**Data entries**
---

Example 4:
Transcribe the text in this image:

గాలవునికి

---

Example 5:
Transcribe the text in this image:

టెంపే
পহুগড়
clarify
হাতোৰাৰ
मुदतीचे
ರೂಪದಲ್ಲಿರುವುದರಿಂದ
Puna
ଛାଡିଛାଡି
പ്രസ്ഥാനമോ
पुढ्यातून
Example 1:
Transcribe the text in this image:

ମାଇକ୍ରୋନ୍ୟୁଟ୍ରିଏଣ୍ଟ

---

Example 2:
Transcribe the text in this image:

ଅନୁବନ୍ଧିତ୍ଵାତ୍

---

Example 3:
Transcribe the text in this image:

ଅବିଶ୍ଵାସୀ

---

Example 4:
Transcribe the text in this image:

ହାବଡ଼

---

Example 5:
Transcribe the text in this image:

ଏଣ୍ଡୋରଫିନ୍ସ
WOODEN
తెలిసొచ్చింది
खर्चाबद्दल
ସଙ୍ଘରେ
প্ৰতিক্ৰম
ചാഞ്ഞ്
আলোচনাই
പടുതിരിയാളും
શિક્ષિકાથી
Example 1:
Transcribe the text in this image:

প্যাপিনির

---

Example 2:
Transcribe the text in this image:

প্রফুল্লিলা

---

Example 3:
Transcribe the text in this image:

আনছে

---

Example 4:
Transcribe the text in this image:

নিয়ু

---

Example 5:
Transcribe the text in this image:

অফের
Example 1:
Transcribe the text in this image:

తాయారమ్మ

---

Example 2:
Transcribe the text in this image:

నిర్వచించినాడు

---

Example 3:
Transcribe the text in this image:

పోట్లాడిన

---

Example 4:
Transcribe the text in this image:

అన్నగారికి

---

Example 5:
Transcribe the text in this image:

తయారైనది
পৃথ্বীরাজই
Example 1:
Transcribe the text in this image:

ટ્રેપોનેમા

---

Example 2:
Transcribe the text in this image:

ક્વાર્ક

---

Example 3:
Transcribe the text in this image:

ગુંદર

**Exercise**
Put every one of the lines above into a numbered list, and leave out any blank lines.

**Result of the exercise**
1. ---
2. Example 4:
3. Transcribe the text in this image:
4. గాలవునికి
5. ---
6. Example 5:
7. Transcribe the text in this image:
8. టెంపే
9. পহুগড়
10. clarify
11. হাতোৰাৰ
12. मुदतीचे
13. ರೂಪದಲ್ಲಿರುವುದರಿಂದ
14. Puna
15. ଛାଡିଛାଡି
16. പ്രസ്ഥാനമോ
17. पुढ्यातून
18. Example 1:
19. Transcribe the text in this image:
20. ମାଇକ୍ରୋନ୍ୟୁଟ୍ରିଏଣ୍ଟ
21. ---
22. Example 2:
23. Transcribe the text in this image:
24. ଅନୁବନ୍ଧିତ୍ଵାତ୍
25. ---
26. Example 3:
27. Transcribe the text in this image:
28. ଅବିଶ୍ଵାସୀ
29. ---
30. Example 4:
31. Transcribe the text in this image:
32. ହାବଡ଼
33. ---
34. Example 5:
35. Transcribe the text in this image:
36. ଏଣ୍ଡୋରଫିନ୍ସ
37. WOODEN
38. తెలిసొచ్చింది
39. खर्चाबद्दल
40. ସଙ୍ଘରେ
41. প্ৰতিক্ৰম
42. ചാഞ്ഞ്
43. আলোচনাই
44. പടുതിരിയാളും
45. શિક્ષિકાથી
46. Example 1:
47. Transcribe the text in this image:
48. প্যাপিনির
49. ---
50. Example 2:
51. Transcribe the text in this image:
52. প্রফুল্লিলা
53. ---
54. Example 3:
55. Transcribe the text in this image:
56. আনছে
57. ---
58. Example 4:
59. Transcribe the text in this image:
60. নিয়ু
61. ---
62. Example 5:
63. Transcribe the text in this image:
64. অফের
65. Example 1:
66. Transcribe the text in this image:
67. తాయారమ్మ
68. ---
69. Example 2:
70. Transcribe the text in this image:
71. నిర్వచించినాడు
72. ---
73. Example 3:
74. Transcribe the text in this image:
75. పోట్లాడిన
76. ---
77. Example 4:
78. Transcribe the text in this image:
79. అన్నగారికి
80. ---
81. Example 5:
82. Transcribe the text in this image:
83. తయారైనది
84. পৃথ্বীরাজই
85. Example 1:
86. Transcribe the text in this image:
87. ટ્રેપોનેમા
88. ---
89. Example 2:
90. Transcribe the text in this image:
91. ક્વાર્ક
92. ---
93. Example 3:
94. Transcribe the text in this image:
95. ગુંદર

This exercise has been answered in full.